Sciortino had been pushing for a meeting with Garimella to discuss divestment for weeks, she said.  But she soon realized that this would be a different type of meeting than the one she requested. 

“Basically, they said we’ll do whatever you want. You can get a meeting with Suresh, no problem,” she said. “As long as you don’t hold this action on accepted students’ day. You can do it any other time. But don’t do it on accepted students’ day.” 

The board of trustees eventually accepted divestment in July 2020. Sciortino credits the success of the movement to Organize’s efforts to frame divestment as financially prudent rather than morally necessary.  

Sciortino was alarmed by the administration’s reaction to Organize’s activism, realizing the University was more concerned with its reputation than the environmental implications of supporting the fossil fuel industry, she said. 

“They didn’t want us to hurt their brand,” she said.

Gess also knows the frustration of being heard but not listened to by administrators, he said.
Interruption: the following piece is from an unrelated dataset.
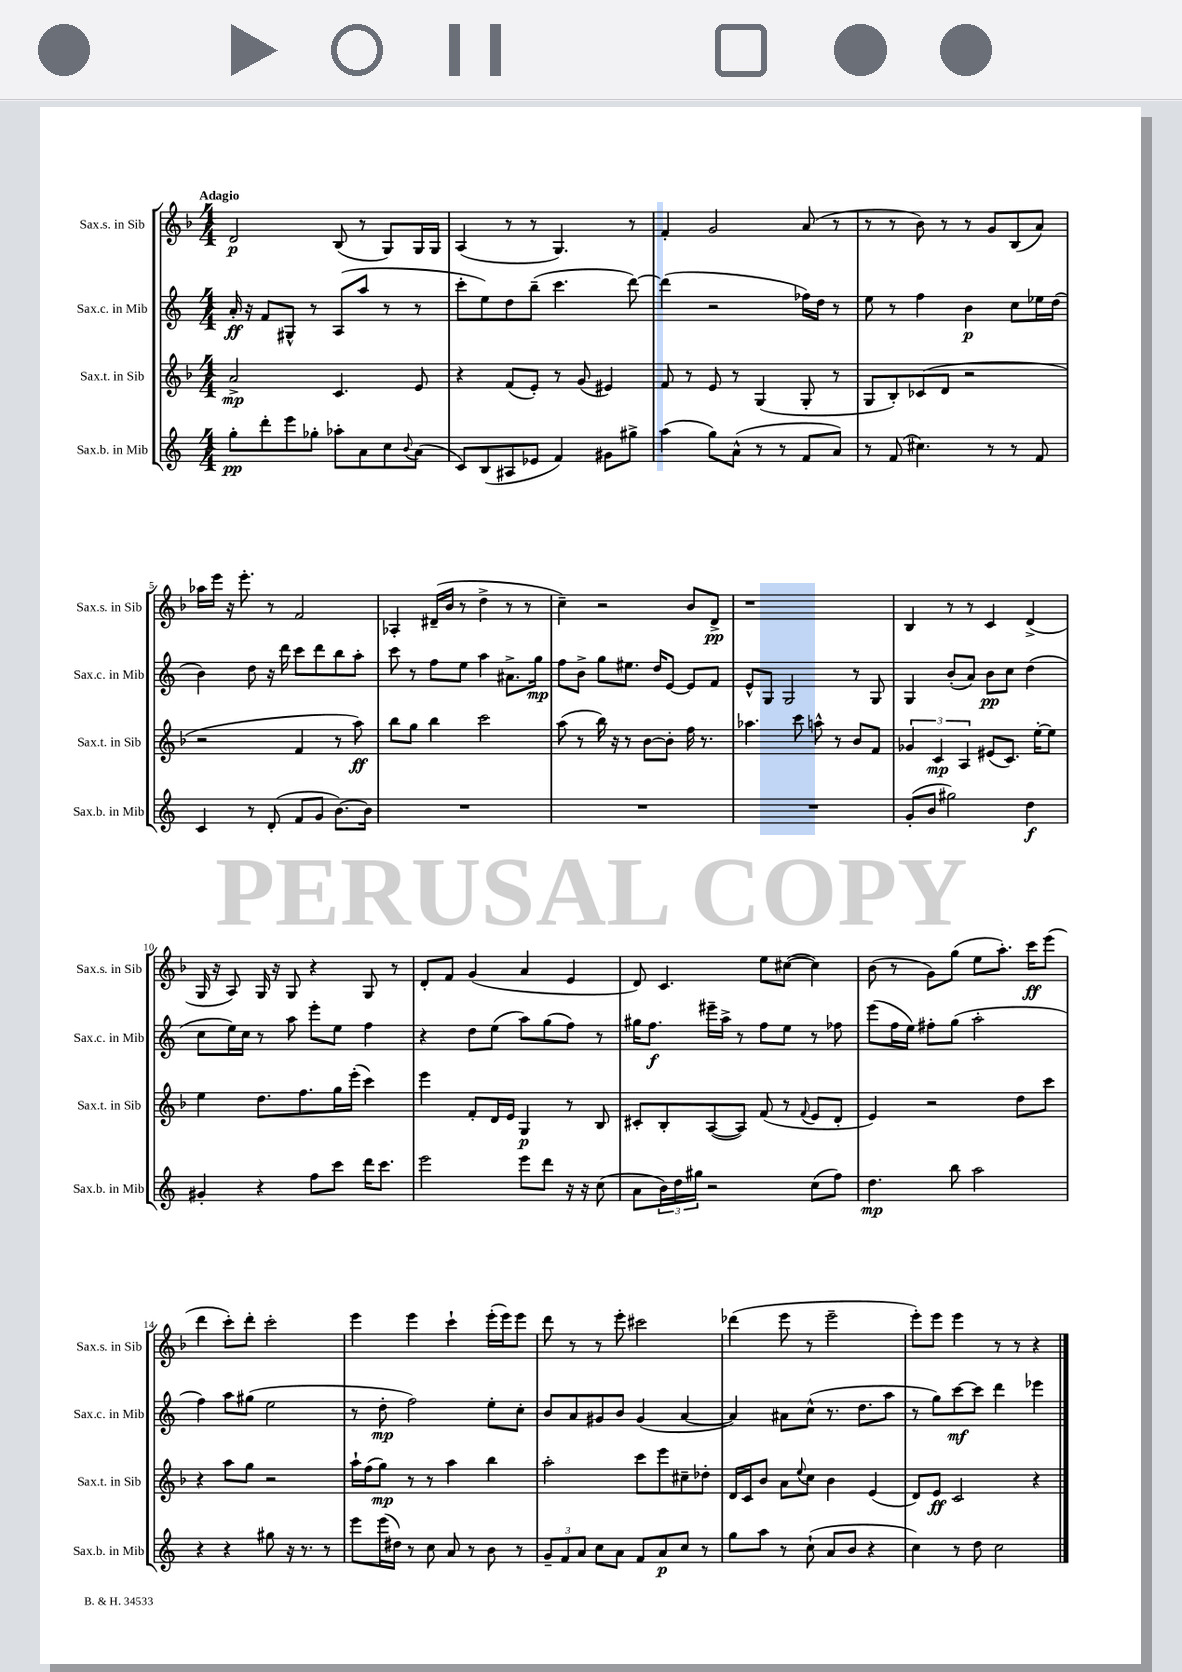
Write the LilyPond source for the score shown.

In May 2019, Gess authored an SGA resolution of his own, similar to Coppola’s Mar. 23 resolution.  

Both the 2019 and 2021 resolutions predict that UVM will not be carbon neutral in 2025, and call on the University to form a new CAP.

Gess said SGA managed to get Garimella to agree to his 2019 resolution, however Corredera did not respond to request for verification of this. 

From what Gess remembers, Garimella signed off on it but took no action. 

Having to write a resolution in the first place is disappointing, Gess said.  

“The students shouldn’t have to be writing this for the administration,” he said. “The administration should realize this is a problem.”

UVM students have limited influence to begin with. While SGA resolutions reflect student opinion and can urge the administration to act, they are not obligatory.  

“There is no binding power with SGA passing resolutions,” Coppola said.  

On Town Meeting Day, March 2, Burlington voters passed a charter change allowing the city council to regulate thermal energy systems in residential and commercial buildings, giving Burlington City Council the power to hold UVM accountable.

If the charter change is passed by the state legislature and signed off by Governor Phil Scott, UVM will no longer have complete autonomy in thermal energy production.

“We’re moving this way regardless and we’re going to create policies to move this way,” Hanson said.

The Central Heating and Cooling Plant April 6. The plant was first approved by the UVM board of trustees in 1969 and in 2007 it became home to the first two steam-driven coolers in Vermont. (Eric Scharf)

Regardless of disaffection among students, the University is comparably better than most institutions when it comes to climate change.  

UVM received its third successive Gold sustainability rating by STARS in 2020, according to UVM’s website.  STARS collects climate data from colleges every three years and sorts them into Platinum, Gold, Silver and Bronze categories.  

UVM was also one of the first universities in the country to end bottled water sales in 2013 and has an ongoing relationship with multiple power companies to establish solar energy projects on and off-campus, Corredera stated in a March 30 email to the Cynic.

UVM has also invested heavily in climate research. In 2007, UVM created the Clean Energy Fund, now called the Sustainable Campus Fund, which has raised $225,000 per year, replenished by a $10 per student fee according to UVM’s website.  

The fund “supports students’ vision of enhancing a culture of sustainability, innovation and research on campus,” according to UVM’s website.

UVM also launched the Gund Institute for Environment in 2017 to “accelerate transdisciplinary environmental research at UVM, engage with leaders in government and business, and develop real-world solutions to urgent global issues,” Corredera stated in a March 30 email.

“There’s plenty of things to be proud of,” Hanson said. 

Hanson said now more than ever, action is needed.

“We are talking about the climate crisis here,” Hanson said. “This is where the rubber hits the road.”